During the study, all participants were noted to have undergone a brain MRI scan at facilities at Buffalo General Hospital (BGH) and at Women and Children’s Hospital. Whereas the specific MRI metric analysis appear to have been performed at the Buffalo Neuroimaging Analysis Center (BNAC), part of the UB Department of
Neurology/Jacobs Neurological Institute, located in BGH.

Apparently, the MRI measured two types of brain tissue damage namely T1-lesion volume and T2-lesion volume. T1-lesion volume is known to show ‘black holes,’ or hypointense lesions, which are areas of permanent axonal damage and T2_lesion volume shows the total number of lesions i.e. lesion load and overall disease
burden.

First author of the study and UB assistant professor of neurology and co-director in the Pediatric Multiple Sclerosis Center Eluen A. Yeh MD., said that both of these measures could possibly signify that MS is more aggressive in children in the early stages.

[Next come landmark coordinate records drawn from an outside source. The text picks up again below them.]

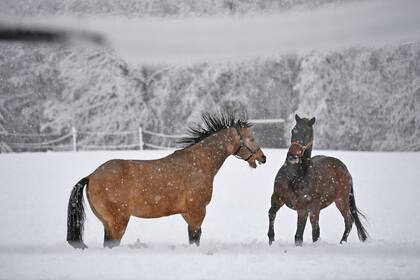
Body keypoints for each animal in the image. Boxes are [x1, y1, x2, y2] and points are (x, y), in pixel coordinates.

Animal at [67, 112, 268, 248]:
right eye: (251, 138)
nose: (263, 157)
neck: (198, 163)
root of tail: (91, 176)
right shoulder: (197, 210)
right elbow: (195, 237)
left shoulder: (187, 213)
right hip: (118, 222)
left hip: (108, 223)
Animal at [268, 115, 366, 246]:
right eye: (293, 130)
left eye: (307, 133)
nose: (292, 156)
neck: (293, 177)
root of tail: (345, 169)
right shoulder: (277, 197)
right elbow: (271, 213)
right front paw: (271, 239)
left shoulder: (302, 208)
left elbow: (298, 236)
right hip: (316, 209)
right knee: (316, 230)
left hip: (341, 201)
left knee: (348, 222)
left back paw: (342, 243)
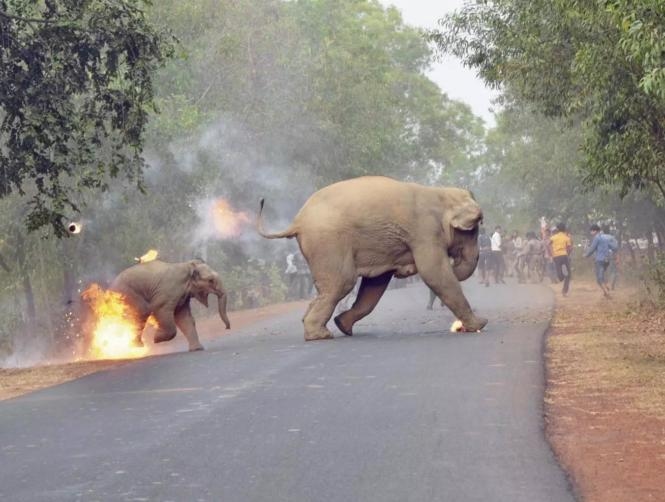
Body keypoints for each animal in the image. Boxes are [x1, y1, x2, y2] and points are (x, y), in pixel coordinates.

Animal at [257, 176, 487, 341]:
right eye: (473, 231)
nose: (455, 262)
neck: (440, 193)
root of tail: (297, 221)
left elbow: (375, 284)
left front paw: (343, 324)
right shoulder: (425, 231)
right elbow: (434, 272)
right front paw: (480, 325)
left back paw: (327, 328)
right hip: (328, 242)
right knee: (342, 283)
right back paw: (320, 336)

Yeh further said that, “This corresponds with recent data that suggest a higher lesion burden in pediatric MS than adult-onset MS. These findings are somewhat surprising, considering we have assumed that children generally have a greater capacity for central nervous tissue repair.” The findings of this study seem to be limited to a cross-sectional study design.

However, the findings suggest that children have a fairly better reserve and functional adaptability as compared to adults but less support for an improved remyelination process. Nonetheless, the remyelination process may perhaps require a more in-depth prospective analysis. Moreover, the data seems to
support the need for early diagnosis and therapeutic intervention in pediatric MS patients.